▸ DATASET SECTION:
+--

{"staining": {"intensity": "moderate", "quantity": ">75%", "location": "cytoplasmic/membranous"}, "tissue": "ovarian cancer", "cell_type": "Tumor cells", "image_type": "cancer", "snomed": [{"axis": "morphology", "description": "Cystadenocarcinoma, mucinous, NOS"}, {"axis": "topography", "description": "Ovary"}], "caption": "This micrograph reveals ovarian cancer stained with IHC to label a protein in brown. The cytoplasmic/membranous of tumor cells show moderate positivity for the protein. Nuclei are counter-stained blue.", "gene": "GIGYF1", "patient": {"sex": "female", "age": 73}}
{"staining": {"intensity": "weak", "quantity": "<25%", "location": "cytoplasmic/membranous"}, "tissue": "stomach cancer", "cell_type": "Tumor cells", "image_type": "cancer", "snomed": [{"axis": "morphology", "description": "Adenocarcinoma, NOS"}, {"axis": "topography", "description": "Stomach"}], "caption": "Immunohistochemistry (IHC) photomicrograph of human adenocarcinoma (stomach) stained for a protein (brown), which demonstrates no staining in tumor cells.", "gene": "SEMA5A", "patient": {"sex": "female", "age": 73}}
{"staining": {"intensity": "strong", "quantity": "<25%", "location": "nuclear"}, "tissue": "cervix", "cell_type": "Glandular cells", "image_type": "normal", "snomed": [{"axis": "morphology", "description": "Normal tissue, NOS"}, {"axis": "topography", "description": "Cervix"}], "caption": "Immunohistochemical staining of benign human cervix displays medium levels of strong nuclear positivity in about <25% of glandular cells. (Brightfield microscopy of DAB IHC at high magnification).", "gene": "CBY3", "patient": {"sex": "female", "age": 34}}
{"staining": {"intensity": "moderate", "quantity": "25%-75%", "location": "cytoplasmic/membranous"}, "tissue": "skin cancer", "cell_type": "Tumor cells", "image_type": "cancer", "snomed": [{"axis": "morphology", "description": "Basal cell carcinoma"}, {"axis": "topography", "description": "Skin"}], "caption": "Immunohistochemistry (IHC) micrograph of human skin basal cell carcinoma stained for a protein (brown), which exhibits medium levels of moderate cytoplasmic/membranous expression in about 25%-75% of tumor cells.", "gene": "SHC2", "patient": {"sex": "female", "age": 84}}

+--

▸ WHAT YOU HAVE TO DO: Copy out the entire listing word for word. Keep every line as it is.

▸ RESULT OF THE EXERCISE:
{"staining": {"intensity": "moderate", "quantity": ">75%", "location": "cytoplasmic/membranous"}, "tissue": "ovarian cancer", "cell_type": "Tumor cells", "image_type": "cancer", "snomed": [{"axis": "morphology", "description": "Cystadenocarcinoma, mucinous, NOS"}, {"axis": "topography", "description": "Ovary"}], "caption": "This micrograph reveals ovarian cancer stained with IHC to label a protein in brown. The cytoplasmic/membranous of tumor cells show moderate positivity for the protein. Nuclei are counter-stained blue.", "gene": "GIGYF1", "patient": {"sex": "female", "age": 73}}
{"staining": {"intensity": "weak", "quantity": "<25%", "location": "cytoplasmic/membranous"}, "tissue": "stomach cancer", "cell_type": "Tumor cells", "image_type": "cancer", "snomed": [{"axis": "morphology", "description": "Adenocarcinoma, NOS"}, {"axis": "topography", "description": "Stomach"}], "caption": "Immunohistochemistry (IHC) photomicrograph of human adenocarcinoma (stomach) stained for a protein (brown), which demonstrates no staining in tumor cells.", "gene": "SEMA5A", "patient": {"sex": "female", "age": 73}}
{"staining": {"intensity": "strong", "quantity": "<25%", "location": "nuclear"}, "tissue": "cervix", "cell_type": "Glandular cells", "image_type": "normal", "snomed": [{"axis": "morphology", "description": "Normal tissue, NOS"}, {"axis": "topography", "description": "Cervix"}], "caption": "Immunohistochemical staining of benign human cervix displays medium levels of strong nuclear positivity in about <25% of glandular cells. (Brightfield microscopy of DAB IHC at high magnification).", "gene": "CBY3", "patient": {"sex": "female", "age": 34}}
{"staining": {"intensity": "moderate", "quantity": "25%-75%", "location": "cytoplasmic/membranous"}, "tissue": "skin cancer", "cell_type": "Tumor cells", "image_type": "cancer", "snomed": [{"axis": "morphology", "description": "Basal cell carcinoma"}, {"axis": "topography", "description": "Skin"}], "caption": "Immunohistochemistry (IHC) micrograph of human skin basal cell carcinoma stained for a protein (brown), which exhibits medium levels of moderate cytoplasmic/membranous expression in about 25%-75% of tumor cells.", "gene": "SHC2", "patient": {"sex": "female", "age": 84}}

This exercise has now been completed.